The spread of the civil conflicts in the Member States of the sub-region demonstrates their inter-dependence in all spheres of life. It is evident that insecurity in one country poses threats to the neighboring states taking into consideration the fact that the borders are extensive, impassable in many areas, porous and with poor infrastructure. Additionally, border posts lack trained manpower and required equipment to effectively monitor and control movement of peoples and goods as well as the delivery of services. Accordingly, security is not only further threatened, but arms and drug trafficking, trafficking in humans and terrorism pose serious challenges to sustained peace and security in the sub-region. Pursuing peace at individual country level, taking into consideration the prevailing security context is now considered unsustainable. Collaboration between countries in the sub-region and the formulation and adoption of a common strategy for sustained peace, security and stability is considered the best way forward.

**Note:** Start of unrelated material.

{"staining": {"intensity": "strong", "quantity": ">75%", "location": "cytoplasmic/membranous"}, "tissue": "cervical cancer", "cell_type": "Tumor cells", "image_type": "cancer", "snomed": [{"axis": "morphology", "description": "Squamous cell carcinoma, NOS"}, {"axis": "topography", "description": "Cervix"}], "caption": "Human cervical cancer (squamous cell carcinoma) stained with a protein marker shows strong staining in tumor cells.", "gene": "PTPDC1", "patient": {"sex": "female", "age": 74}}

The gradual return of democratic governance in Member States of the Union, although not violent free due to reasons related to structure, systems, processes and the general conduct of the elections, the need for maintaining the progress, even if slow, is vital.
1. Develop and operationalise a peace and security architecture for the union.
2. Improve cross border security in the sub-region to ensure human and material security.
3. Design mechanisms to oversee the conduct of free and fair elections in member states.
Strategy and Programmes
To address the above challenges in a sub-regional context and achieve pillar II's objectives, the MRU will focus on three main areas.
(i) The development of security architecture for the sub-region;
(ii) The formulation and implementation of a border management programme;
(iii) The establishment of a sub-regional framework to sustain and ensure democratic transitions peacefully.
In general, overall guidance and direction for these interventions will come from national laws and regulations on elections, the AU and ECOWAS Protocols and other international conventions relative to democratic governance with focus on elections. In particular, these will be pursued within the framework of the 15th Protocol to the MRU Declaration on Co-operation on Defense, Security, Internal Affairs and Foreign Affairs. This Protocol, among other things, calls for the establishment of structures, systems and mechanisms to facilitate information gathering and analysis on security issues; dissemination of appropriate security information to stakeholders with a view to ensuring common understanding and appreciation of developments on the security front; monitoring of borders, holding of appropriate meetings to understand and address security issues and concerns; and providing the atmosphere for confidence building within and among communities especially along the borders. Overall, this protocol aims at making national and sub-regional security the business and responsibility of all citizens so as to prevent conflict and sustain the peace.